[DATA FOR REVIEW Boundary: Start]
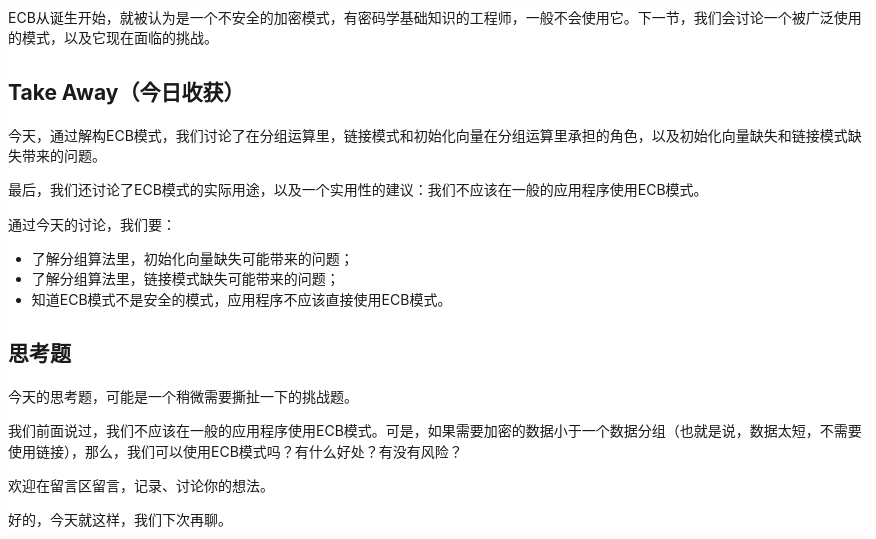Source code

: ECB从诞生开始，就被认为是一个不安全的加密模式，有密码学基础知识的工程师，一般不会使用它。下一节，我们会讨论一个被广泛使用的模式，以及它现在面临的挑战。

## Take Away（今日收获）

今天，通过解构ECB模式，我们讨论了在分组运算里，链接模式和初始化向量在分组运算里承担的角色，以及初始化向量缺失和链接模式缺失带来的问题。

最后，我们还讨论了ECB模式的实际用途，以及一个实用性的建议：我们不应该在一般的应用程序使用ECB模式。

通过今天的讨论，我们要：

- 了解分组算法里，初始化向量缺失可能带来的问题；
- 了解分组算法里，链接模式缺失可能带来的问题；
- 知道ECB模式不是安全的模式，应用程序不应该直接使用ECB模式。

## 思考题

今天的思考题，可能是一个稍微需要撕扯一下的挑战题。

我们前面说过，我们不应该在一般的应用程序使用ECB模式。可是，如果需要加密的数据小于一个数据分组（也就是说，数据太短，不需要使用链接），那么，我们可以使用ECB模式吗？有什么好处？有没有风险？

欢迎在留言区留言，记录、讨论你的想法。

好的，今天就这样，我们下次再聊。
[DATA FOR REVIEW Boundary: End]
PROBLEM DESCRIPTION
Copy out the line containing "- 了解分组算法里，链接模式缺失可能带来的问题；", then every line after it through the end of the listing, exactly and with nothing else.

ANSWER SECTION
- 了解分组算法里，链接模式缺失可能带来的问题；
- 知道ECB模式不是安全的模式，应用程序不应该直接使用ECB模式。

## 思考题

今天的思考题，可能是一个稍微需要撕扯一下的挑战题。

我们前面说过，我们不应该在一般的应用程序使用ECB模式。可是，如果需要加密的数据小于一个数据分组（也就是说，数据太短，不需要使用链接），那么，我们可以使用ECB模式吗？有什么好处？有没有风险？

欢迎在留言区留言，记录、讨论你的想法。

好的，今天就这样，我们下次再聊。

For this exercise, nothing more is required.